Selon nous, la mise en place de mesures visant à valoriser et renforcer le potentiel des aînés, à faciliter leur participation citoyenne, à briser leur isolement et à maintenir le plus longtemps possible leur santé et leur autonomie passe par le développement de projets et de structures insérés dans les collectivités locales, en lien direct avec les services communaux, les associations, les structures d’hébergement à long terme, les médecins de famille, etc. Il s’agit donc d’envisager la personne dans son cadre de vie, en prenant en compte la signification et les implications des interventions pour la communauté (voir nos chroniques « Quand une absence d’efficacité d’un plan de soin destiné à des personnes ayant reçu le diagnostic de la soi-disant maladie d’Alzheimer n’étonne pas... » ; « Une autre façon d’organiser les cliniques de la mémoire ? ».

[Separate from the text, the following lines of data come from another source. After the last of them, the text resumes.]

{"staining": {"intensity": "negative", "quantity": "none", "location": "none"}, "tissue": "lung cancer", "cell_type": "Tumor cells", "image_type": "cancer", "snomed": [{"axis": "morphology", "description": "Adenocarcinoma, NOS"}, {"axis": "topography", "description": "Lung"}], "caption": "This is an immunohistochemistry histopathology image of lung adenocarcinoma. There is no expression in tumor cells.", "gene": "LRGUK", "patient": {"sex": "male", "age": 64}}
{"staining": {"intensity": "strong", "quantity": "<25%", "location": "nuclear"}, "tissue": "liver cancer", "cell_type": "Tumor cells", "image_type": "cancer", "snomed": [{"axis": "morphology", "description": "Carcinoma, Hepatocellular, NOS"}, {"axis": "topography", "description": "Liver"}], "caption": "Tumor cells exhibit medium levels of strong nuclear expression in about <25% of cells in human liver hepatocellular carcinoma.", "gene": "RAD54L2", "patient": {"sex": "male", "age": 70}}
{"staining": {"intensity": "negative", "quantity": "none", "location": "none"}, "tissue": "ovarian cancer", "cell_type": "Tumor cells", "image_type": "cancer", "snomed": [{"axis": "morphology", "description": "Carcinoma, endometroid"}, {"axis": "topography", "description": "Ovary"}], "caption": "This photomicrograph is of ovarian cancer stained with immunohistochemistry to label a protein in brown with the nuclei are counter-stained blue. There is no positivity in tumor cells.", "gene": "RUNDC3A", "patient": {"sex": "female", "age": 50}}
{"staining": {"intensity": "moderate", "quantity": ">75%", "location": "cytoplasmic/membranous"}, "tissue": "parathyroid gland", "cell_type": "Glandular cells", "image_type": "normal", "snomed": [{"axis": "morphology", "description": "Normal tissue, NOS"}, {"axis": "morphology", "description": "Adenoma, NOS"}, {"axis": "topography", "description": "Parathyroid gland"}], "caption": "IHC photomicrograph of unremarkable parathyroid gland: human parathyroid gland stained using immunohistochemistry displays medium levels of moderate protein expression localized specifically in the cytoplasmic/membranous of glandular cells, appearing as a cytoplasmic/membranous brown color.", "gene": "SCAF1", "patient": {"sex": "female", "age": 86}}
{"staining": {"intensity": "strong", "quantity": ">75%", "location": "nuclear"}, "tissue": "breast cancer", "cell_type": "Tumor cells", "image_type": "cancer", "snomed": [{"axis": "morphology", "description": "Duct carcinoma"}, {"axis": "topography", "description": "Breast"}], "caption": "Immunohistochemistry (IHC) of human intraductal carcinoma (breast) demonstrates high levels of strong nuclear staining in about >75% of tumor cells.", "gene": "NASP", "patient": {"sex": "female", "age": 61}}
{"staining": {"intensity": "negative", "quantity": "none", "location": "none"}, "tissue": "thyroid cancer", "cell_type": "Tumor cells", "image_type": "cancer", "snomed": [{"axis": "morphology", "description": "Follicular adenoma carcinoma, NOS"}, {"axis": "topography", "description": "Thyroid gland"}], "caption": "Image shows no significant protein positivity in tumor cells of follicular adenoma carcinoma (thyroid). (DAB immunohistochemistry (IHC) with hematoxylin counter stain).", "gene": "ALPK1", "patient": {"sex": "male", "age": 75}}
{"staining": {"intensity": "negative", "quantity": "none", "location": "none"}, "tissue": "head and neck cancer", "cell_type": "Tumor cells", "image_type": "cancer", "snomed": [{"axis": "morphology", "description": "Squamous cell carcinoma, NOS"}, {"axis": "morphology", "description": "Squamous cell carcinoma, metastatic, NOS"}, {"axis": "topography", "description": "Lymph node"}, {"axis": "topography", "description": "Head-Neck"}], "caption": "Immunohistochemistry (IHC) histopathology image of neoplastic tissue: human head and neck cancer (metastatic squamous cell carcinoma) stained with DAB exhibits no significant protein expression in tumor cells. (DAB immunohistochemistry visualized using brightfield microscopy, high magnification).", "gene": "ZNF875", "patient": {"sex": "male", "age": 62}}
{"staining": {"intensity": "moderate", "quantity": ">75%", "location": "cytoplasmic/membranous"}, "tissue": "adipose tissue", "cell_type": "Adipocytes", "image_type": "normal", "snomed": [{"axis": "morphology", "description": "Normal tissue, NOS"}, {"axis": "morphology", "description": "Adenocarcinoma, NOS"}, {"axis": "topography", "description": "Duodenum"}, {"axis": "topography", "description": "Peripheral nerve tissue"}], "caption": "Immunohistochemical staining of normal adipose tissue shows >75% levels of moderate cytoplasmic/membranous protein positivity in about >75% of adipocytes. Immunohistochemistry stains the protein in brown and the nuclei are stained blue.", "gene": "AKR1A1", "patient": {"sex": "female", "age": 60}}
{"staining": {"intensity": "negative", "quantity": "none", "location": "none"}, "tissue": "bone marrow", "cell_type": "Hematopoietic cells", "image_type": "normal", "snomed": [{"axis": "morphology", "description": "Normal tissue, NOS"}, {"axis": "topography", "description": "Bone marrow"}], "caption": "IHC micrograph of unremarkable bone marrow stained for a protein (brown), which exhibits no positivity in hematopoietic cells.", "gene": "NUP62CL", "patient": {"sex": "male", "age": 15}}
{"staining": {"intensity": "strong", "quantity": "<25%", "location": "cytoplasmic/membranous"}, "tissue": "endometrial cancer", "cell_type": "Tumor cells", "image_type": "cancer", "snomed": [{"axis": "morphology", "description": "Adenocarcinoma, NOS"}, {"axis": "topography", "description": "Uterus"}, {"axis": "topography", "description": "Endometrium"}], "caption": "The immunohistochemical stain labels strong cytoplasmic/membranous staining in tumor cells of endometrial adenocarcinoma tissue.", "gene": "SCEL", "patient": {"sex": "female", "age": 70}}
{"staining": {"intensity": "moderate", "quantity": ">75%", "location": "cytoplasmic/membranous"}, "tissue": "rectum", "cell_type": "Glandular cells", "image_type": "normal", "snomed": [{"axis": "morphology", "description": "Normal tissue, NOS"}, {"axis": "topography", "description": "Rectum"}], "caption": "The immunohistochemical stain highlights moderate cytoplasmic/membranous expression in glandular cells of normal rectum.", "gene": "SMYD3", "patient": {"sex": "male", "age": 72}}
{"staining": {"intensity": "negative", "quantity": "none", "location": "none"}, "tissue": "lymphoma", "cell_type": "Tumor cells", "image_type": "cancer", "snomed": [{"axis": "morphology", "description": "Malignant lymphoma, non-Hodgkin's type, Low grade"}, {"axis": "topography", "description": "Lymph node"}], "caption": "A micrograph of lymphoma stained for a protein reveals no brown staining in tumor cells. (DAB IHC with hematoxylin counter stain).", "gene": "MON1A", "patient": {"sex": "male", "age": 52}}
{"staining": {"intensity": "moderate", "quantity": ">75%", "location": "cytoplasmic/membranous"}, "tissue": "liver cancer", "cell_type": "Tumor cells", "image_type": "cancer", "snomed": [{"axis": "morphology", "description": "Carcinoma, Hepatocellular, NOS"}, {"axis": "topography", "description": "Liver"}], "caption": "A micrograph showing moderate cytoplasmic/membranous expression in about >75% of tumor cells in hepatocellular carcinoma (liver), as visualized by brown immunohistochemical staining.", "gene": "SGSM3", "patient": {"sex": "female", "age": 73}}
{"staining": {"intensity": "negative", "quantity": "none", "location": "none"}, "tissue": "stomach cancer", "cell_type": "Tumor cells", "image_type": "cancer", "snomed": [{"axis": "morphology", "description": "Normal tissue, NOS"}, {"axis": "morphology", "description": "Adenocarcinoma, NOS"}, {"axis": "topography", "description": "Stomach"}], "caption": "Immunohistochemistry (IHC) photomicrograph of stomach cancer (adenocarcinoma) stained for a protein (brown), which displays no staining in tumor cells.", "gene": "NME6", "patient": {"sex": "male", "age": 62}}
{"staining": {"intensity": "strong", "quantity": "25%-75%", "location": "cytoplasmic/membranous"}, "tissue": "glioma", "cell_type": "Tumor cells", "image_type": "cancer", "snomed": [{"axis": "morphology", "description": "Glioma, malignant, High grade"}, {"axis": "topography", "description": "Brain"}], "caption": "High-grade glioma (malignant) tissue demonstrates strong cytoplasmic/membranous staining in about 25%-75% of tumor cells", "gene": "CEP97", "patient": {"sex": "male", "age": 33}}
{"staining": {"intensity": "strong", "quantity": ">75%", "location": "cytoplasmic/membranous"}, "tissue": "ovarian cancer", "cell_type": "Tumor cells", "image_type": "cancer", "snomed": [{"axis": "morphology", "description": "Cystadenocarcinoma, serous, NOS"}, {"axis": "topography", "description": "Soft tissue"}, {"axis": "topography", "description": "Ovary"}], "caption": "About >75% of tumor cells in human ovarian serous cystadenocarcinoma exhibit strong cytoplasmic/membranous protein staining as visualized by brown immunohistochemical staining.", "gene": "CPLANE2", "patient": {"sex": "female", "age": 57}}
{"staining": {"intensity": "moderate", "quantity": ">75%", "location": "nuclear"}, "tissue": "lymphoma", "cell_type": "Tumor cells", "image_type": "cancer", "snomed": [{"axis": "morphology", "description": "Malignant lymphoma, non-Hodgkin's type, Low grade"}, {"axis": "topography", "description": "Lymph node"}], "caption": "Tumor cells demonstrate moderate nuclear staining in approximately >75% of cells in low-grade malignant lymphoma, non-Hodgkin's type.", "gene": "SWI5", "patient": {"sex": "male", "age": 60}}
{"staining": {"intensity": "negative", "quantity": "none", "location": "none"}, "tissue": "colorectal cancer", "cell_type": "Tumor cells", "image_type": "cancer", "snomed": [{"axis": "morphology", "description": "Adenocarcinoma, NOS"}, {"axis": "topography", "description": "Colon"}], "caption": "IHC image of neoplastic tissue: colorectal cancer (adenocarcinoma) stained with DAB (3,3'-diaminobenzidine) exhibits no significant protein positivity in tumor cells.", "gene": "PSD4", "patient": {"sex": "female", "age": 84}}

Notons enfin que l’efficacité des interventions intégrées dans la communauté devrait idéalement être explorée au moyen de méthodologies adaptées, comme la recherche-action participative, dans laquelle les intervenants et les personnes âgées cherchent un terrain d’entente dans la définition du problème et dans l’identification de l’action qui en découlera, tout en faisant preuve de réalisme dans les attentes, en fonction du contexte (voir notre chronique « Un programme d’intervention participatif et communautaire destiné à des personnes présentant une démence légère et à leurs proches »).
Dans une prochaine chronique, nous décrirons les actions communautaires, préventives, intergénérationnelles et d’information que nous avons entreprises dans le cadre de l’Association VIVA (Valoriser et Intégrer pour Vieillir Autrement), association que nous avons créée à Lancy, une commune de la périphérie genevoise de près de 30'000 habitants.